The model learns the shortcut, not the rule
"The keys to the cabinet are on the table." The verb agrees with keys, not with cabinet — and the word that decides it can sit a variable distance back. That's a real, non-local rule, and exactly the kind of structure we'd love a system to discover on its own.
Here's the trap. On ordinary text, a dumb shortcut — just agree with the nearest noun — is right about 92% of the time. The cases where it fails are rare (~8%), and worse, you can't even point at them without already knowing the answer. Spotting "where the shortcut breaks" requires knowing which noun is the real subject — which is the whole thing you were trying to learn.

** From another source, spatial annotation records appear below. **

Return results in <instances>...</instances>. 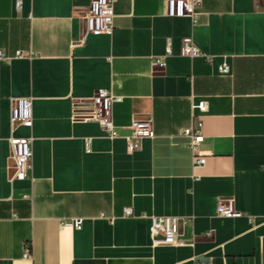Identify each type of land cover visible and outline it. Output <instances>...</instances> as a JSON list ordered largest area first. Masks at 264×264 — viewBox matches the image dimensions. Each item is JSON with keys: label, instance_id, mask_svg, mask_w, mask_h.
<instances>
[{"label": "crops", "instance_id": "obj_1", "mask_svg": "<svg viewBox=\"0 0 264 264\" xmlns=\"http://www.w3.org/2000/svg\"><path fill=\"white\" fill-rule=\"evenodd\" d=\"M88 3L0 0V264H264V0H201L195 20L115 0L108 34L85 33ZM184 37L209 59L182 55ZM98 89L121 96L115 137L71 118ZM18 96L32 97L31 126L12 132L32 138V166L10 181ZM198 119L200 166L182 133ZM132 120L152 135L129 152ZM219 197L243 214L217 215ZM150 215L181 217L179 244L153 246Z\"/></svg>", "mask_w": 264, "mask_h": 264}, {"label": "built area", "instance_id": "obj_2", "mask_svg": "<svg viewBox=\"0 0 264 264\" xmlns=\"http://www.w3.org/2000/svg\"><path fill=\"white\" fill-rule=\"evenodd\" d=\"M16 7H19L21 0H14ZM115 0H89L86 11L82 18L85 23V33H111L114 28L113 5ZM201 0H167V14L169 16H189L195 20L199 13ZM170 42L167 41L165 54L155 61V64L163 65L164 57L170 54ZM180 52L188 56H204L200 49L193 43L190 37H184ZM16 56H22L23 53L16 51ZM3 49H0V57H5ZM220 73L229 72V65L223 62L218 66ZM121 96L113 94L108 89H98L90 98L88 104L83 101H77L74 104L71 118L73 120H96L101 129L110 137H115L116 131L111 120L109 105L113 101H119ZM197 109L200 113L207 110V102L200 99L196 103H191V110ZM9 121L11 135L9 141V156L12 161L13 172L9 180L25 179L31 174L32 166V138L30 136L16 137L12 135L17 125L30 127L32 124V97L18 96L10 100ZM129 133L124 136L126 149L132 152L139 146L142 137L152 135L149 127L140 120H132L127 126ZM182 133L189 137L188 147L192 152V162L200 166L205 161V155L199 151L198 145L202 140V122L196 120L191 125L183 128ZM90 138H86V149ZM215 213L223 217H239L243 213L233 206L232 197H219L215 204ZM131 214L129 207L124 209V215ZM81 218H76L73 225L77 228L81 225ZM149 236L151 244L155 245H177L181 236V224L185 221L175 215H150L149 216ZM201 264H205L201 262ZM210 264V263H209Z\"/></svg>", "mask_w": 264, "mask_h": 264}]
</instances>
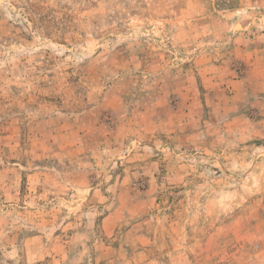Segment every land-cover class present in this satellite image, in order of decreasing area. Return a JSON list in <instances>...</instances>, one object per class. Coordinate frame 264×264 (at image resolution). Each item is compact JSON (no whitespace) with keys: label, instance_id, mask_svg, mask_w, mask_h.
Here are the masks:
<instances>
[{"label":"rangeland","instance_id":"1","mask_svg":"<svg viewBox=\"0 0 264 264\" xmlns=\"http://www.w3.org/2000/svg\"><path fill=\"white\" fill-rule=\"evenodd\" d=\"M0 264H264V0H0Z\"/></svg>","mask_w":264,"mask_h":264}]
</instances>
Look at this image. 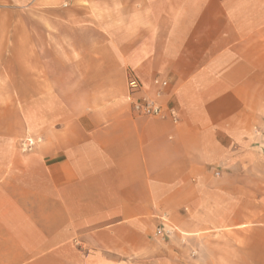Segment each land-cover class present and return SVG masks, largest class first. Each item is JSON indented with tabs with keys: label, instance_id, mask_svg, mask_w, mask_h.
Here are the masks:
<instances>
[{
	"label": "crops",
	"instance_id": "1",
	"mask_svg": "<svg viewBox=\"0 0 264 264\" xmlns=\"http://www.w3.org/2000/svg\"><path fill=\"white\" fill-rule=\"evenodd\" d=\"M97 11L103 20L96 45L76 46L59 72L50 63L55 126L34 153L47 174L28 185L43 188L39 194L64 220L48 247L78 236L81 245L89 237L96 249L120 250L126 236L141 233L155 203L188 204L200 218L227 219L233 184L191 176L225 167L234 149L250 145L252 128L264 126V0H97ZM130 76L141 84L133 100L156 101L163 117L132 112L125 100ZM240 198L241 219L264 214L263 196ZM12 204L0 195V264H25V229L17 221L10 226V214L22 218L24 208ZM212 210L216 215L204 214ZM28 234L40 245L39 229ZM34 245L28 249L41 250Z\"/></svg>",
	"mask_w": 264,
	"mask_h": 264
},
{
	"label": "rangeland",
	"instance_id": "2",
	"mask_svg": "<svg viewBox=\"0 0 264 264\" xmlns=\"http://www.w3.org/2000/svg\"><path fill=\"white\" fill-rule=\"evenodd\" d=\"M109 16L112 11L105 14V20H112ZM98 17L97 0H0V195H9L10 205L13 201L24 208L22 218L10 214V226L15 227L17 221L25 229L24 253L30 260L25 264L36 260L38 264H264V214L258 219L250 212L246 222L239 203L241 195H248L250 202L264 197L262 125L257 133L252 128L250 145L234 149L223 162L225 167L218 165L191 176L207 184H233L229 188L233 208L225 211L227 219L200 218L188 204L155 203L153 215L138 226L141 233L126 236L130 242L120 250L96 249L89 237L81 245L78 236L70 243L48 247L46 241L64 220L57 216L50 198L39 194L43 188L28 185L47 174L34 153L44 146L43 135L55 126L49 122L50 105L56 103L49 86L50 63H57L59 72L66 54L77 50L76 46L96 45ZM101 28L111 30L108 25ZM27 139L37 143L23 150ZM248 206L250 211L257 210L256 204ZM261 206L258 209L263 210L264 203ZM207 213L216 215L213 210ZM33 227L41 231L40 245L30 240L28 232ZM158 229L161 235L155 236ZM33 244L41 250H29Z\"/></svg>",
	"mask_w": 264,
	"mask_h": 264
},
{
	"label": "built area",
	"instance_id": "3",
	"mask_svg": "<svg viewBox=\"0 0 264 264\" xmlns=\"http://www.w3.org/2000/svg\"><path fill=\"white\" fill-rule=\"evenodd\" d=\"M127 89H128V94H127L126 100L130 103L131 110L135 115L143 116V117H163L164 116V110L162 109V107H160V105L156 101L146 99V98L133 100L134 94L138 93L141 89V84L135 77L133 76L129 77V80L127 83ZM158 98L159 97H156V99ZM171 121L173 123H176L175 118H171ZM35 143L37 142H34L32 139H27L23 142L22 148H24L23 150H28L32 146H34ZM160 235H161V229L156 230L155 236H160Z\"/></svg>",
	"mask_w": 264,
	"mask_h": 264
}]
</instances>
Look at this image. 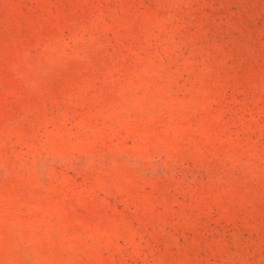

So we asked: will any unsupervised, predict-the-next-thing objective prefer the real rule? We tried four structurally different ones, on 1.5 million real sentences. All four picked the shortcut. The real rule isn't broken — hand it over and it tracks the subject correctly through the hard cases. It just loses every contest where it has to be discovered, because being lazy pays off too well.
Why this is a wall, not a bad day
Four different objectives, real data at scale, all failing for the same reason, and we located that reason precisely: it's in the discovery objective, not the mechanism and not the representation. When a failure is that consistent and that well-pinned, it's a property of the approach.
The way through
The escape isn't a cleverer objective — it's a different diet. Stop weighting every example by how often it shows up (which drowns the hard cases) and feed the system a curriculum heavy on the ambiguous ones. We later confirmed that lever works: concentrate the budget on distinct hard cases and the difficult tail lifts sharply, no architecture change required.
The rule was never the problem. The problem was that the shortcut kept winning the audition.